* _Consigne_
Recopiez, s'il vous plaît, le passage du texte sur le nganga qui commence à « C’était la demeure » et se termine à « éparses. Chap. XXXIX. », en changeant « avocatier » en « manguier ».

* _Extrait du texte_
○ ○ ○ ○ ○ ○ ○
Devin-guérisseur. Spécialiste des forces invisibles, consulté pour soigner, protéger, lever une malédiction ou enquêter sur l’origine d’un malheur.
En kikongo, nganga signifie « l’expert ». L’expert de quoi ? De l’invisible : à la fois devin, thérapeute et médiateur, il communique avec les esprits et les ancêtres, diagnostique la cause cachée d’une maladie, d’un vol ou d’un malheur, et prépare le remède, plantes, rituels ou amulettes. Les Portugais, traduisant de travers, en firent le « féticheur », et le mot européen est resté collé à sa silhouette. Le lingala de Kinshasa a poussé la logique du mot jusqu’au bout : munganga y désigne aujourd’hui le médecin, celui de l’hôpital et de l’ordonnance.
Dans le roman
Le nganga, le devin-guérisseur, frisant les soixante-dix ans, torse nu et coiffe à plumes, se tenait accroupi devant sa case, sur une natte carrée d’aspect velouté, aussi longue que ses maigres jambes et tissée de losanges ocre et marron en raphia frangé. Il portait un bracelet de billes colorées à chaque poignet et un collier de cauris à trois rangs. Chap. IV.
C’était la demeure du nganga, le féticheur, à l’abri d’un avocatier. Il était accroupi sur le seuil, le visage recouvert d’une tête de phacochère. Ses yeux fouillaient mon âme. Contre sa poitrine pendaient des amulettes. À ses côtés : un caracal efflanqué, un tas d’os rongés et quelques plumes éparses. Chap. XXXIX.
D’une voix déterrée, le nganga m’adressa l’énigme : « Quel nom donneras-tu à la peur quand tu cesseras de l’appeler mère ? » Chap. XXXIX.
○ ○ ○ ○ ○ ○ ○
(Entrées du jeu de données)

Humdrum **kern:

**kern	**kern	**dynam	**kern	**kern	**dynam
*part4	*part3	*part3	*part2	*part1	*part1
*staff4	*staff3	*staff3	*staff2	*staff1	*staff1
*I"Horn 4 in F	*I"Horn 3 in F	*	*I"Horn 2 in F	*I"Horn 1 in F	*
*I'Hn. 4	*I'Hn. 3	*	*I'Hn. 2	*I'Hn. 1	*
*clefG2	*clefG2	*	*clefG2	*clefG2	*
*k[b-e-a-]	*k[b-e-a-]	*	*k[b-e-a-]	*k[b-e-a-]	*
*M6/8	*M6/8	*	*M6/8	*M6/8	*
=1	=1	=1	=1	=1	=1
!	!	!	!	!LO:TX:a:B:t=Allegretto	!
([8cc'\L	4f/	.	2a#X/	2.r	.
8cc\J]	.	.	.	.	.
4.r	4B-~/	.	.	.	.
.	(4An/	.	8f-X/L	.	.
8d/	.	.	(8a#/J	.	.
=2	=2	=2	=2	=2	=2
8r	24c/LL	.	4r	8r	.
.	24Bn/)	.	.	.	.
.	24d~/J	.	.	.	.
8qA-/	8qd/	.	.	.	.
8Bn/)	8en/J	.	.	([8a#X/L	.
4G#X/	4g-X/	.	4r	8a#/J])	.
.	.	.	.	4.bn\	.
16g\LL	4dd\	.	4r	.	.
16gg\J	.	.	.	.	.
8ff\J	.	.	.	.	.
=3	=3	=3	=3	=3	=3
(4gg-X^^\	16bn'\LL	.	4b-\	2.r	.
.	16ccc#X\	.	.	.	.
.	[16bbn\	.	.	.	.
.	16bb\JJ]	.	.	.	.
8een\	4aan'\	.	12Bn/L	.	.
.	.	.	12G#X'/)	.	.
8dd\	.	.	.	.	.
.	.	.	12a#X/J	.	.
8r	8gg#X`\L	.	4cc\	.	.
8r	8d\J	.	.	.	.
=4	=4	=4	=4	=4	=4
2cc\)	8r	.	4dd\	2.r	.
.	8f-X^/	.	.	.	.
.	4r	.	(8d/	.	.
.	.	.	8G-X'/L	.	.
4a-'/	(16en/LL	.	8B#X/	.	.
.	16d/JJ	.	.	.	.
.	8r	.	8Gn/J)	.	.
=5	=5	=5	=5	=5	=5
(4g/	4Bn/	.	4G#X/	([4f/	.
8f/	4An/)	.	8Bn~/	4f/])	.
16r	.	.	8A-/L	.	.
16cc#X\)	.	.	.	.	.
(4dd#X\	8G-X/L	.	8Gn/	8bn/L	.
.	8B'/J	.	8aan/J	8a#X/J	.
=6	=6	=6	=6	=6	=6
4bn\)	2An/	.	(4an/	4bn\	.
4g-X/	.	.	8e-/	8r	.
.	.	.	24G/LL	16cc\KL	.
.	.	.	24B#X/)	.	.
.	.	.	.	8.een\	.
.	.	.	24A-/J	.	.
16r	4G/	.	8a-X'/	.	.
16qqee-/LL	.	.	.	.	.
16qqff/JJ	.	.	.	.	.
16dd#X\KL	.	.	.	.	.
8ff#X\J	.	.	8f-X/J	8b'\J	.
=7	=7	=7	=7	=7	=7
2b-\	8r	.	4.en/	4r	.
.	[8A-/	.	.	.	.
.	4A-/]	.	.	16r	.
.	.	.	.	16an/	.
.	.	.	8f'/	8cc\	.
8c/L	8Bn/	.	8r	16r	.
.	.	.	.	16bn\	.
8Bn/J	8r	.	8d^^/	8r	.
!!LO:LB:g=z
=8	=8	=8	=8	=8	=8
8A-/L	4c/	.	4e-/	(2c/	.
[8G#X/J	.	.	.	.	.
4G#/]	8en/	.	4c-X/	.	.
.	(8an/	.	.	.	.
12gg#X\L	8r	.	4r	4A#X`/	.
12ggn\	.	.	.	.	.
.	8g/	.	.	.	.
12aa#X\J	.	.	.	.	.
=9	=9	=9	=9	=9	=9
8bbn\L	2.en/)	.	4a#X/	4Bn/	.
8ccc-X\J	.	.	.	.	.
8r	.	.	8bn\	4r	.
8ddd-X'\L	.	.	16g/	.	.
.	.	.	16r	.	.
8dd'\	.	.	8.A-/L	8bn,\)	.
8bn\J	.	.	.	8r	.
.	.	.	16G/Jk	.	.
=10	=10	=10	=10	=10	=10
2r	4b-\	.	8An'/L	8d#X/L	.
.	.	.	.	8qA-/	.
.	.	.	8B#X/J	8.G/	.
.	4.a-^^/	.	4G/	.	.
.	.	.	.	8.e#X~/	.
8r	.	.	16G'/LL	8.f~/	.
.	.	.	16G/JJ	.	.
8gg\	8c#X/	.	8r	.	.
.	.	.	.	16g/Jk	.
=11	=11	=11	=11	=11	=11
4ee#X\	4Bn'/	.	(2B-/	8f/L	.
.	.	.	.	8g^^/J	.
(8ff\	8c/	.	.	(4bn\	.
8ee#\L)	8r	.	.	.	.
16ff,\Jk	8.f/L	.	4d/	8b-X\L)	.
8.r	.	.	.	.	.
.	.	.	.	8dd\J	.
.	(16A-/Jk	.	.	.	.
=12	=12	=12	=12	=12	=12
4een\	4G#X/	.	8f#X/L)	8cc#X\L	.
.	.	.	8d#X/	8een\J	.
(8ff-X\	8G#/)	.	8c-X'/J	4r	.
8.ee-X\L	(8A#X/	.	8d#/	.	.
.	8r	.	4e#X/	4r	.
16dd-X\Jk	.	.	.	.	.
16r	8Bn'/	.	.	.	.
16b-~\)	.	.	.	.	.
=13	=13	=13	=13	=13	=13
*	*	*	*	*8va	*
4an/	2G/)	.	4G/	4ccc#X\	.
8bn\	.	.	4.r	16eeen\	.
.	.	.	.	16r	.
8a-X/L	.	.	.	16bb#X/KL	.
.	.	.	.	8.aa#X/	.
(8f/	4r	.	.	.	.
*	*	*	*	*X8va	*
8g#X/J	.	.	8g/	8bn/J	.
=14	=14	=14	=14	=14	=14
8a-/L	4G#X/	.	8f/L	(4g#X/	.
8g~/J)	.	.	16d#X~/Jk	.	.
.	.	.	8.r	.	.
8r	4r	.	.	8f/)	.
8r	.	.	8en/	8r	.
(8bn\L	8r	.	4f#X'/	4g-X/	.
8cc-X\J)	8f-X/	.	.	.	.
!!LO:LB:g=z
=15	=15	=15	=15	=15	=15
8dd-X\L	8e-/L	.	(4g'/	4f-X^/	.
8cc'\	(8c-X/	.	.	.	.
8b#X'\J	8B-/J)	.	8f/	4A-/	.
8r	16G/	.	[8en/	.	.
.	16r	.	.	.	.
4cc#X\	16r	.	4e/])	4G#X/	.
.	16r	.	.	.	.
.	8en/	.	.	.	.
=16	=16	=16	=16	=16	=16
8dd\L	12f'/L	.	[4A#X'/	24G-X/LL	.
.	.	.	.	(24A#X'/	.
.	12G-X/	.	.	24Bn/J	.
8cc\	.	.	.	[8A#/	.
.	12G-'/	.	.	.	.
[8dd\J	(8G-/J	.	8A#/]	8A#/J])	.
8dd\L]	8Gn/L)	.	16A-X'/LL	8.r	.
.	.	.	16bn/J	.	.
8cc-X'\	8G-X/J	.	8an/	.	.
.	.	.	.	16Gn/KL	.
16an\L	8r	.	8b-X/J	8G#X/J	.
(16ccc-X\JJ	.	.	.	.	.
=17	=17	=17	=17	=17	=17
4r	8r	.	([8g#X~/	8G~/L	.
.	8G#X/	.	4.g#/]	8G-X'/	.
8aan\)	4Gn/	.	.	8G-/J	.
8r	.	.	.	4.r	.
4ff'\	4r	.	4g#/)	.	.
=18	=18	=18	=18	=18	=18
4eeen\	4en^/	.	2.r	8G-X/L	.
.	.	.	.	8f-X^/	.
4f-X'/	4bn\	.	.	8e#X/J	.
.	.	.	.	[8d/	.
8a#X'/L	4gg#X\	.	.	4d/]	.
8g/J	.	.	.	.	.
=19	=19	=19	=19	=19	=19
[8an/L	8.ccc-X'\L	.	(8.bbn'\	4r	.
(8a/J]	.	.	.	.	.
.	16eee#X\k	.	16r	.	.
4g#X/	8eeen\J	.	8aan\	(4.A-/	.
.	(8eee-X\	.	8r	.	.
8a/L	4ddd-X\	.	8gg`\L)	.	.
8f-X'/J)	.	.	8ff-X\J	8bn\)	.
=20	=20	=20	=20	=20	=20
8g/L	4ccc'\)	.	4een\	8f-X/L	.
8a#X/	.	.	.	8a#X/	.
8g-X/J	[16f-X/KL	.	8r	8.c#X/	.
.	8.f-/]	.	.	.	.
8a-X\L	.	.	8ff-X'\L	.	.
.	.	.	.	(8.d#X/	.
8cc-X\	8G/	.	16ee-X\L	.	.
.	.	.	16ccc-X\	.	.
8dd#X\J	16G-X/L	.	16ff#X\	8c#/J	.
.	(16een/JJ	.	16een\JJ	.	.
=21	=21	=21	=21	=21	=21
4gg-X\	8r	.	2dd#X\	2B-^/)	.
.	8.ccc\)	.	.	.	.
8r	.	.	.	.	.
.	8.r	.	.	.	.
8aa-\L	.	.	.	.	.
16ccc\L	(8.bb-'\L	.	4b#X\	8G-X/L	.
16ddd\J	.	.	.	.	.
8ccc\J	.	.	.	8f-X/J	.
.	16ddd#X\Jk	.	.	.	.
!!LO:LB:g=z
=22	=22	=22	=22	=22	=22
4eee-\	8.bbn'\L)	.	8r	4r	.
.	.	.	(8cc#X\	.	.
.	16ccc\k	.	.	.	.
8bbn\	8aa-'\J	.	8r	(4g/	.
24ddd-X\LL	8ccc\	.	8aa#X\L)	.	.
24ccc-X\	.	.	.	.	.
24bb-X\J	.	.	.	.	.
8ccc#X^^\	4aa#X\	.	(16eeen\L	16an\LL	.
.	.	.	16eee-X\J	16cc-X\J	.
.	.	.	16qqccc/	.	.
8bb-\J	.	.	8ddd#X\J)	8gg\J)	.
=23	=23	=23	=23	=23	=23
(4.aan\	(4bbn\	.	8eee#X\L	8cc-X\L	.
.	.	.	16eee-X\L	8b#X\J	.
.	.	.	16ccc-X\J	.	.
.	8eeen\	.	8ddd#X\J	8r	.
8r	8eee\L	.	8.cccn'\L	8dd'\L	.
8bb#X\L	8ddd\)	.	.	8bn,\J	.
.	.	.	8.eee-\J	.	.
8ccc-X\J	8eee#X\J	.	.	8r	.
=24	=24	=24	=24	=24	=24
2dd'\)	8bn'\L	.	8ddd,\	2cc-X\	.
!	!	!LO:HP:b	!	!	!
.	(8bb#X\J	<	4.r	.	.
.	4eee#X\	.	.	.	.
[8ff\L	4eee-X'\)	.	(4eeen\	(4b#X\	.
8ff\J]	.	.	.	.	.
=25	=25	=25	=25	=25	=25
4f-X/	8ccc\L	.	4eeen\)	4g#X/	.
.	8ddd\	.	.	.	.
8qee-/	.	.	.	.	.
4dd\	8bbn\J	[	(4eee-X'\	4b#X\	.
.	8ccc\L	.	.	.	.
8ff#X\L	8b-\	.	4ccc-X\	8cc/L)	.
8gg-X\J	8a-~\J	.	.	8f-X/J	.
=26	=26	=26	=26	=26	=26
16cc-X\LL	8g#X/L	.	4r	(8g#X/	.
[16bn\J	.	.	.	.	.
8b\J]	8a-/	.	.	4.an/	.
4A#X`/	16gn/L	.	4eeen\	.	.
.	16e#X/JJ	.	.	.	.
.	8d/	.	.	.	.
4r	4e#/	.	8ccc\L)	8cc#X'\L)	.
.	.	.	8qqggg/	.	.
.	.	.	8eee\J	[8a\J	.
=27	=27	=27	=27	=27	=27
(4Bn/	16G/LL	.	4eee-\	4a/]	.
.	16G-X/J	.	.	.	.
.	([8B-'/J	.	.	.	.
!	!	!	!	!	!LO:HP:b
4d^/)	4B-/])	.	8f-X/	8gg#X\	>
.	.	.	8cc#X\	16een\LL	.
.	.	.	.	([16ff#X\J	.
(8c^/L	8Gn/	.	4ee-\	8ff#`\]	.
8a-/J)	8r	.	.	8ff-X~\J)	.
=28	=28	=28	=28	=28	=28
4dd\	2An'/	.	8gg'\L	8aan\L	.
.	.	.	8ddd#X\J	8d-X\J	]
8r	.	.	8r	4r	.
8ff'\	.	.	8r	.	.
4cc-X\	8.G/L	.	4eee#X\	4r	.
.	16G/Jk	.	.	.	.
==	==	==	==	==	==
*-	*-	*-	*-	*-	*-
○ ○ ○ ○ ○ ○ ○
* _Résultat de l'exercice_
C’était la demeure du nganga, le féticheur, à l’abri d’un manguier. Il était accroupi sur le seuil, le visage recouvert d’une tête de phacochère. Ses yeux fouillaient mon âme. Contre sa poitrine pendaient des amulettes. À ses côtés : un caracal efflanqué, un tas d’os rongés et quelques plumes éparses. Chap. XXXIX.